Au Centre Hospitalier Universitaire de Libreville, le message est désormais sans équivoque : la transformation du système de santé gabonais passera par un investissement massif et durable dans le capital humain. Face à la montée des pathologies lourdes, au premier rang desquelles le cancer, les autorités sanitaires misent sur un levier stratégique longtemps sous-exploité : la formation et la recherche.
C’est dans cette perspective qu’un partenariat structurant a été consolidé entre le CHU de Libreville, la Fondation Merck et la Fondation Ma Bannière. Une alliance qui traduit une volonté claire : doter le Gabon de compétences médicales de haut niveau, capables de répondre aux défis sanitaires contemporains.
Former pour soigner mieux
Médecins, sages-femmes et techniciens de santé bénéficient désormais de programmes de perfectionnement avancés, leur permettant d’accéder à des standards internationaux. L’enjeu est de taille : améliorer la qualité des soins tout en réduisant la dépendance à l’expertise extérieure.
Cette initiative s’inscrit pleinement dans les orientations du Plan National de Croissance et de Développement (PNCD), qui place la modernisation du système de santé et le renforcement du capital humain au cœur de la stratégie nationale. En filigrane, c’est toute une politique publique qui se structure autour de la montée en compétence des ressources locales.
Zita Oligui Nguema en première ligne
Présente lors de la cérémonie, Zita Oligui Nguema a donné une dimension politique et symbolique forte à cette initiative. Aux côtés de la directrice de la Fondation Merck, Dr Rashad Kelej, elle a réaffirmé l’urgence d’agir face à la progression des maladies non transmissibles, en particulier dans des domaines sensibles comme l’oncologie et la fertilité.

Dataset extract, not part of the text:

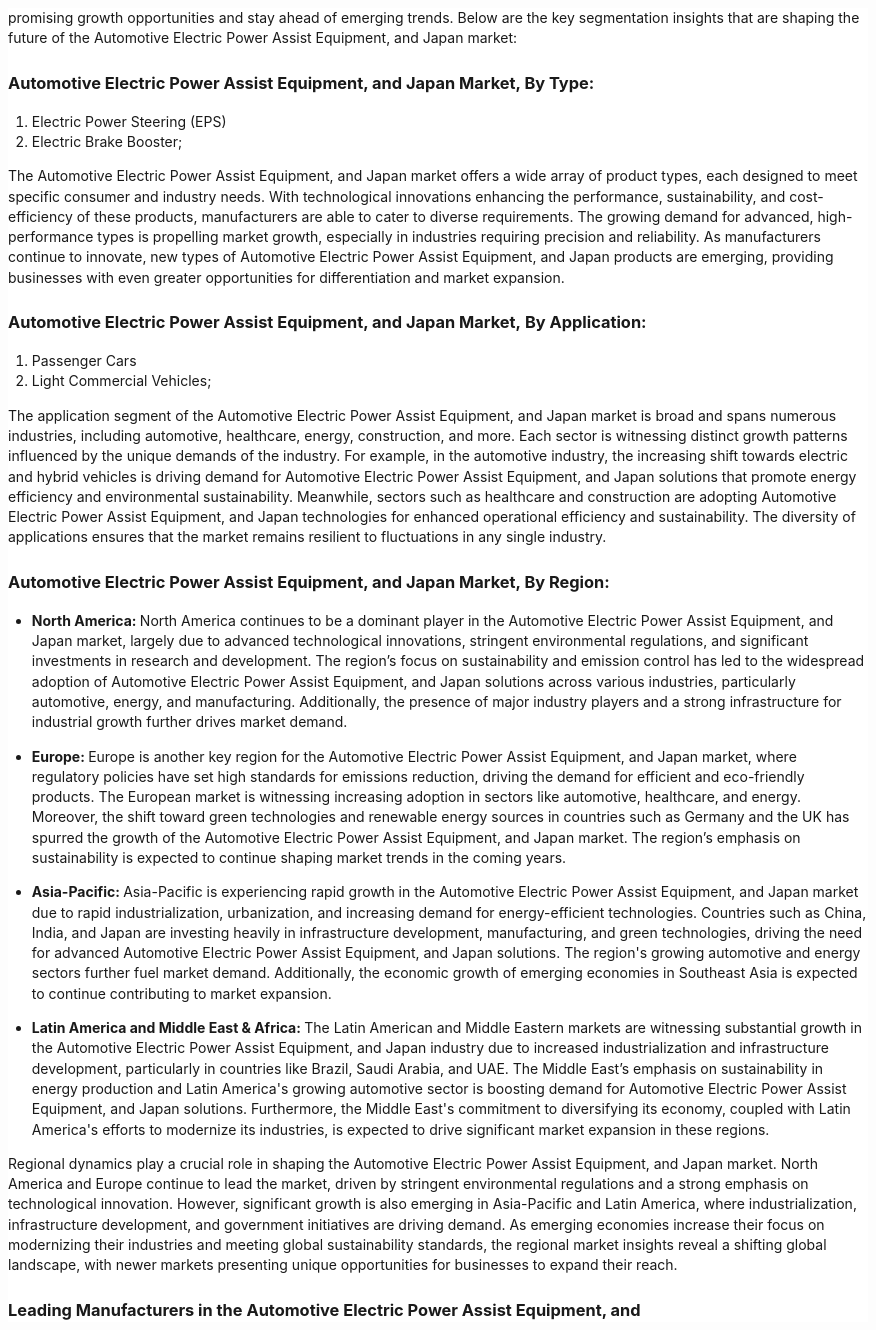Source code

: promising growth opportunities and stay ahead of emerging trends. Below are the key segmentation insights that are shaping the future of the Automotive Electric Power Assist Equipment, and Japan market:</p><h3><strong>Automotive Electric Power Assist Equipment, and Japan Market, By Type:<br /></strong></h3><ol><li>Electric Power Steering (EPS)<li> Electric Brake Booster;</li></ol><p>The Automotive Electric Power Assist Equipment, and Japan market offers a wide array of product types, each designed to meet specific consumer and industry needs. With technological innovations enhancing the performance, sustainability, and cost-efficiency of these products, manufacturers are able to cater to diverse requirements. The growing demand for advanced, high-performance types is propelling market growth, especially in industries requiring precision and reliability. As manufacturers continue to innovate, new types of Automotive Electric Power Assist Equipment, and Japan products are emerging, providing businesses with even greater opportunities for differentiation and market expansion.</p><h3>Automotive Electric Power Assist Equipment, and Japan Market,&nbsp;By Application:</h3><ol><li>Passenger Cars<li> Light Commercial Vehicles;</li></ol><p>The application segment of the Automotive Electric Power Assist Equipment, and Japan market is broad and spans numerous industries, including automotive, healthcare, energy, construction, and more. Each sector is witnessing distinct growth patterns influenced by the unique demands of the industry. For example, in the automotive industry, the increasing shift towards electric and hybrid vehicles is driving demand for Automotive Electric Power Assist Equipment, and Japan solutions that promote energy efficiency and environmental sustainability. Meanwhile, sectors such as healthcare and construction are adopting Automotive Electric Power Assist Equipment, and Japan technologies for enhanced operational efficiency and sustainability. The diversity of applications ensures that the market remains resilient to fluctuations in any single industry.</p><h3>Automotive Electric Power Assist Equipment, and Japan Market, By Region:</h3><ul><li><p><strong>North America:&nbsp;</strong>North America continues to be a dominant player in the Automotive Electric Power Assist Equipment, and Japan market, largely due to advanced technological innovations, stringent environmental regulations, and significant investments in research and development. The region&rsquo;s focus on sustainability and emission control has led to the widespread adoption of Automotive Electric Power Assist Equipment, and Japan solutions across various industries, particularly automotive, energy, and manufacturing. Additionally, the presence of major industry players and a strong infrastructure for industrial growth further drives market demand.</p></li><li><p><strong><strong>Europe:&nbsp;</strong></strong>Europe is another key region for the Automotive Electric Power Assist Equipment, and Japan market, where regulatory policies have set high standards for emissions reduction, driving the demand for efficient and eco-friendly products. The European market is witnessing increasing adoption in sectors like automotive, healthcare, and energy. Moreover, the shift toward green technologies and renewable energy sources in countries such as Germany and the UK has spurred the growth of the Automotive Electric Power Assist Equipment, and Japan market. The region&rsquo;s emphasis on sustainability is expected to continue shaping market trends in the coming years.</p></li><li><p><strong><strong>Asia-Pacific:&nbsp;</strong></strong>Asia-Pacific is experiencing rapid growth in the Automotive Electric Power Assist Equipment, and Japan market due to rapid industrialization, urbanization, and increasing demand for energy-efficient technologies. Countries such as China, India, and Japan are investing heavily in infrastructure development, manufacturing, and green technologies, driving the need for advanced Automotive Electric Power Assist Equipment, and Japan solutions. The region's growing automotive and energy sectors further fuel market demand. Additionally, the economic growth of emerging economies in Southeast Asia is expected to continue contributing to market expansion.</p></li><li><p><strong><strong>Latin America and Middle East &amp; Africa:&nbsp;</strong></strong>The Latin American and Middle Eastern markets are witnessing substantial growth in the Automotive Electric Power Assist Equipment, and Japan industry due to increased industrialization and infrastructure development, particularly in countries like Brazil, Saudi Arabia, and UAE. The Middle East&rsquo;s emphasis on sustainability in energy production and Latin America's growing automotive sector is boosting demand for Automotive Electric Power Assist Equipment, and Japan solutions. Furthermore, the Middle East's commitment to diversifying its economy, coupled with Latin America's efforts to modernize its industries, is expected to drive significant market expansion in these regions.</p></li></ul><p>Regional dynamics play a crucial role in shaping the Automotive Electric Power Assist Equipment, and Japan market. North America and Europe continue to lead the market, driven by stringent environmental regulations and a strong emphasis on technological innovation. However, significant growth is also emerging in Asia-Pacific and Latin America, where industrialization, infrastructure development, and government initiatives are driving demand. As emerging economies increase their focus on modernizing their industries and meeting global sustainability standards, the regional market insights reveal a shifting global landscape, with newer markets presenting unique opportunities for businesses to expand their reach.</p><h3><strong>Leading Manufacturers in the Automotive Electric Power Assist Equipment, and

Sous le thème « Renforcer la santé par la formation et la recherche », la rencontre a rassemblé étudiants, professionnels de santé et décideurs publics autour d’une ambition commune : élever durablement le niveau du système sanitaire gabonais.
Des résultats concrets, au-delà des discours
Le moment fort de l’événement a été la remise de bourses et de parchemins à plusieurs médecins, symbole tangible des avancées enregistrées. Ces distinctions viennent récompenser des parcours de spécialisation, notamment dans des disciplines critiques où le déficit de compétences reste un défi majeur.
En soutenant ces formations, les fondations partenaires ne se contentent pas d’un appui ponctuel : elles participent à la structuration d’un écosystème médical plus résilient, fondé sur la recherche, l’innovation et l’excellence.
Vers un modèle sanitaire plus souverain
Au-delà de l’événement, c’est une vision qui se dessine. Celle d’un Gabon capable de prendre en charge ses propres défis sanitaires, en s’appuyant sur une expertise nationale renforcée. Dans un contexte africain marqué par la pression croissante des maladies chroniques, cette stratégie pourrait s’avérer déterminante.
En plaçant la formation au cœur de l’action, Zita Oligui Nguema s’inscrit dans une logique de transformation en profondeur, où la santé devient un pilier central du développement.
Reste désormais à maintenir l’effort dans la durée. Car en matière de santé, les réformes les plus efficaces sont celles qui, loin des effets d’annonce, construisent patiemment les bases d’un système solide et autonome.